On
Christmas, I spoke about a book, Mr.
Ives’ Christmas, the hero of which had been significantly shaped by his
experience of being abandoned as a baby, then raised in a Foundling
Home, and finally adopted one subsequent Christmas – all of which had left him
with an intense desire for a family of his own, a theme that permeates the
entire book.
Everybody
begins life (biologically at least) as a member of a family. Families come in
all kinds, of course, and in all shapes and sizes, but family life in some form is universally the
basic unit of social organization. And for most people it is the focus of their
day-to-day lives. Even those of us without families of our own treasure our
extended family relationships and family-like connections. “The family is the
wellspring of all fraternity,” Pope Francis has written in his New Year’s
Message, “it is the foundation and the first pathway to peace, since, by its
vocation, it is meant to spread its love to the world around it.”
One
of the striking things about God’s relationship with the human race, as
revealed in both the Old and the New Testaments, is how it is largely a series
of family stories - beginning with the creation of a family, from whom
the whole human race is descended. Then, after several generations during which
things seem to go from bad to worse, God singles out one particular family to
be his agent for renewing his promise to the entire human race. The rest of the
Old Testament follows the story of God’s promises to Abraham’s and Sarah’s
descendants, culminating, in the New Testament, in the homeless, immigrant
family, known ever since as “the Holy Family.”
We’re
all familiar with countless artistic portrayals of the Holy Family. It’s safe
to say there are more portraits of the Holy Family than of any royal family,
let alone any ordinary family. And, of course, we have them here on display in
the familiar Christmas scene. Such nativity scenes invite us to appreciate the
circumstances of Christ’s birth, to consider the concrete reality of God
becoming one of us, a human being like ourselves.
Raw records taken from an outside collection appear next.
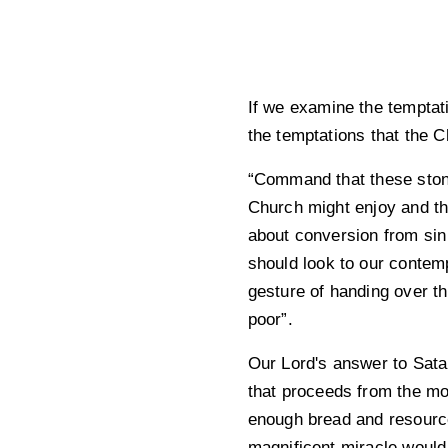
If we examine the temptat
the temptations that the 
“Command that these ston
Church might enjoy and the
about conversion from sin
should look to our contemp
gesture of handing over t
poor”.
Our Lord's answer to Satan
that proceeds from the mo
enough bread and resources
magnificent miracle would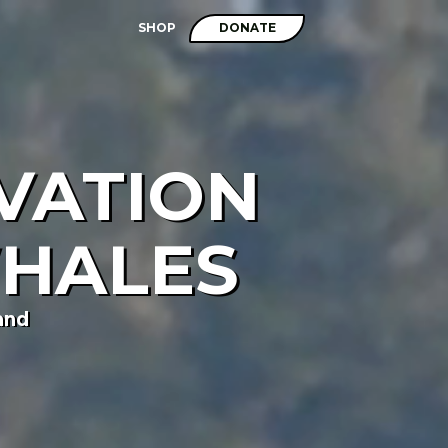
SHOP
DONATE
VATION
WHALES
and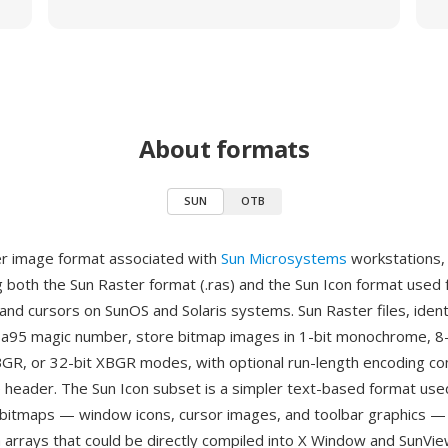
About formats
SUN
OTB
er image format associated with
Sun Microsystems
workstations,
both the Sun Raster format (.ras) and the Sun Icon format used
and cursors on SunOS and Solaris systems. Sun Raster files, ident
a95 magic number, store bitmap images in 1-bit monochrome, 8-
 BGR, or 32-bit XBGR modes, with optional run-length encoding c
 header. The Sun Icon subset is a simpler text-based format used
itmaps — window icons, cursor images, and toolbar graphics — 
 arrays that could be directly compiled into X Window and SunView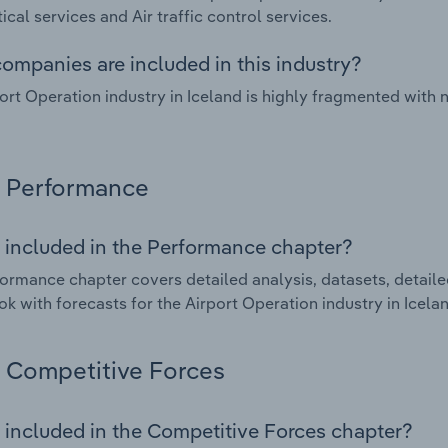
ical services and Air traffic control services.
ompanies are included in this industry?
ort Operation industry in Iceland is highly fragmented with
Performance
 included in the Performance chapter?
ormance chapter covers detailed analysis, datasets, detaile
ok with forecasts for the Airport Operation industry in Icela
Competitive Forces
 included in the Competitive Forces chapter?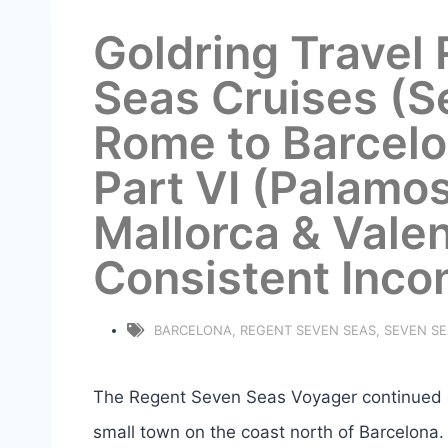
Goldring Travel
Seas Cruises (S
Rome to Barcelo
Part VI (Palamo
Mallorca & Valen
Consistent Inco
BARCELONA
,
REGENT SEVEN SEAS
,
SEVEN S
The Regent Seven Seas Voyager continued on
small town on the coast north of Barcelona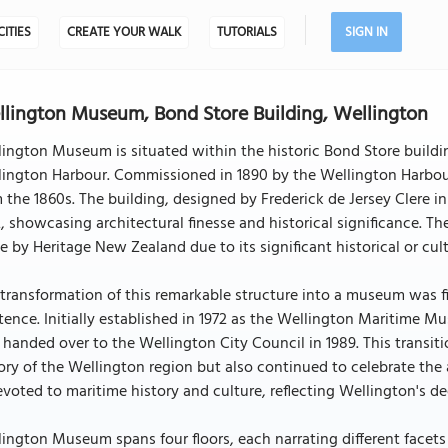
CITIES
CREATE YOUR WALK
TUTORIALS
SIGN IN
lington Museum, Bond Store Building, Wellington
ington Museum is situated within the historic Bond Store buildi
lington Harbour. Commissioned in 1890 by the Wellington Harbou
 the 1860s. The building, designed by Frederick de Jersey Clere 
, showcasing architectural finesse and historical significance. T
e by Heritage New Zealand due to its significant historical or cult
transformation of this remarkable structure into a museum was fin
tence. Initially established in 1972 as the Wellington Maritime 
handed over to the Wellington City Council in 1989. This transi
ory of the Wellington region but also continued to celebrate the ar
evoted to maritime history and culture, reflecting Wellington's d
ington Museum spans four floors, each narrating different facets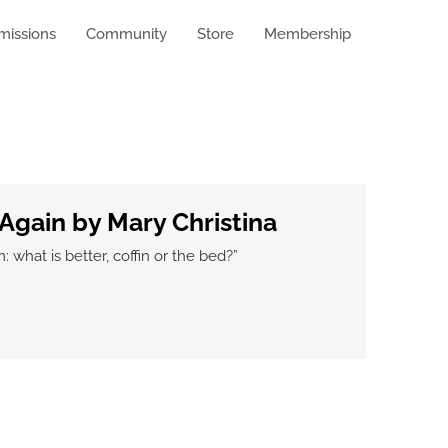
missions
Community
Store
Membership
Again by Mary Christina
hat is better, coffin or the bed?”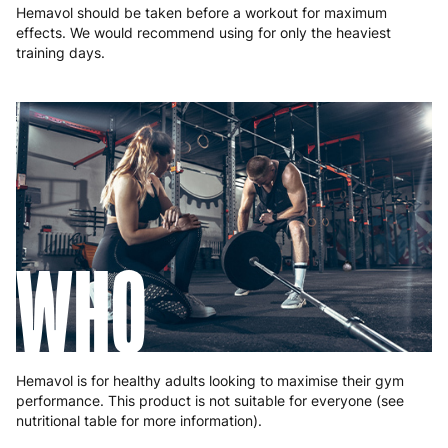
Hemavol should be taken before a workout for maximum
effects. We would recommend using for only the heaviest
training days.
WHO
Hemavol is for healthy adults looking to maximise their gym
performance. This product is not suitable for everyone (see
nutritional table for more information).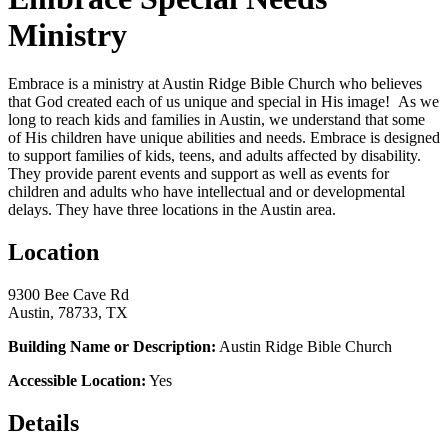
Ministry
Embrace is a ministry at Austin Ridge Bible Church who believes
that God created each of us unique and special in His image! As we
long to reach kids and families in Austin, we understand that some
of His children have unique abilities and needs.
Embrace is designed
to support families of kids, teens, and adults affected by disability.
They provide parent events and support as well as events for
children and adults who have intellectual and or developmental
delays. They have three locations in the Austin area.
Location
9300 Bee Cave Rd
Austin, 78733, TX
Building Name or Description:
Austin Ridge Bible Church
Accessible Location:
Yes
Details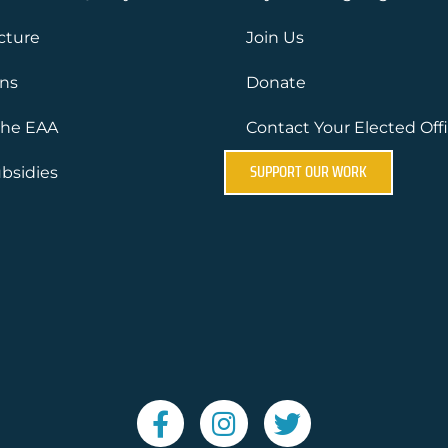
ucture
Join Us
ons
Donate
the EAA
Contact Your Elected Offi
SUPPORT OUR WORK
bsidies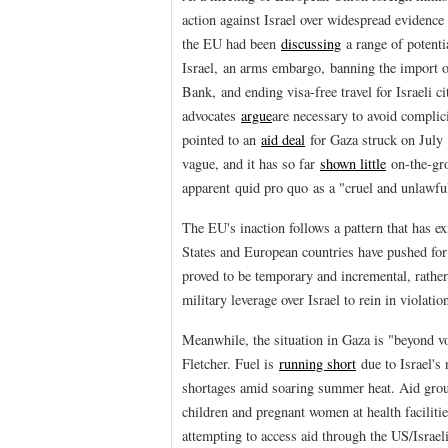
action against Israel over widespread evidence
the EU had been
discussing
a range of potenti
Israel, an arms embargo, banning the import o
Bank, and ending visa-free travel for Israeli 
advocates
argue
are necessary to avoid complic
pointed to an
aid deal
for Gaza struck on July 1
vague, and it has so far
shown little
on-the-gr
apparent quid pro quo as a "cruel and unlawful
The EU's inaction follows a pattern that has e
States and European countries have pushed for
proved to be temporary and incremental, rather
military leverage over Israel to rein in violati
Meanwhile, the situation in Gaza is "beyond v
Fletcher. Fuel is
running short
due to Israel's 
shortages amid soaring summer heat. Aid gro
children and pregnant women at health faciliti
attempting to access aid through the US/Israe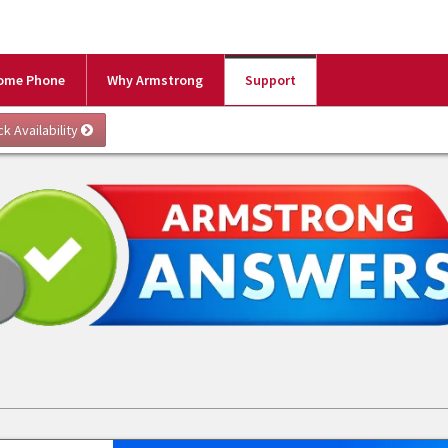
ome Phone
Why Armstrong
Support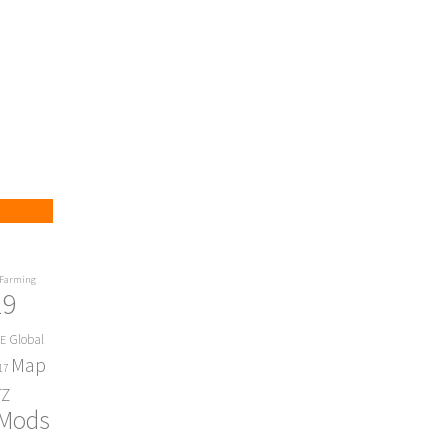
Farming
19
Global
E
Map
17
Z
 Mods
But, of course, nativity scenes are also somewhat artificial. The
figures appear frozen in time. All the participants who came and went at
different times in the actual story all appear together and seem stuck in one
moment. And, of course, we have so sentimentalized the story that, even though
we are staring at a less than optimal setting in which to give birth under
obviously sub-standard conditions, we hardly think at all about that aspect of
the story.
And
yet, if we but read the Christmas story as told by Matthew and Luke – certainly
if we do so without passing it though the filters of holiday sentimentality, if
we read it as if we’d never heard any of it before – then what do we find? An
unmarried teenage girl is inexplicably pregnant, but her fiancé marries her
anyway, based on a dream he had. She gives birth far from home, in a barn, with
some animals for company and some strangers for visitors. In the ancient world
– indeed for much of human history in most of the world – childbirth was a
dangerous, life-threatening experience. Assuming mother and child both made it
safely through that, there were further threats in the form of diseases that
carried away both rich and poor. And, of course, most people were poor, and so
everyone in a typical family – adults and children – lived close to the margin,
often hungry or in danger of becoming so. And if you were poor – then as now -
you were almost certainly also politically powerless, and that could pose
problems too – as it definitely does for the Holy Family in today’s Gospel
reading. It should not challenge our imagination to picture the Holy family’s
situation. Our contemporary world is full of political refugees. We think of
the especially tragic situations in Syria and parts of Africa and all the
people those conflicts have displaced, perhaps permanently. But, right here in
our own country, we also have immigrants who came here to escape political
persecution or oppression. That’s what Jesus, Mary, and Joseph had to do,
immigrating to Israel’s ancient enemy Egypt, to escape King Herod the Great’s
“killing fields.”
Many
families – then as now – experienced similar problems. The Incarnation wasn’t
some sentimental novel. When for us and for our salvation he came down
from heaven (as we say so routinely in the Creed), it was for real. God
became one of us, part of our world, a member of a family, a family struggling
to make ends meet from crisis to crisis.
I
remember a friend of mine, talking to me about the challenges of being a
parent, saying that he thought the fact that the human race has survived at all
is itself a tribute to how families have struggled, stuck together, and pulled
through.
Of
course, the Holy Family had some special help – Joseph’s dreams, for example.
But, if the Incarnation means that in the Holy Family God himself has
experienced and identified himself with our lifelong stresses and insecurities,
then the corollary also follows from that – that God is present with us
too, to sustain us in our stresses and insecurities. And even without
any special dreams, we do have God’s word directing us to stick together and
support one another – as the saying goes, for richer or for poorer, in sickness
and in health. We have God’s word directing us to put on, as Paul says, heartfelt
compassion, kindness humility, gentleness, and patience, bearing with one
another and forgiving one another.
Homily for the Feast of the Holy Family, Immaculate Conception Church, Knoxville, TN, December 29, 2013.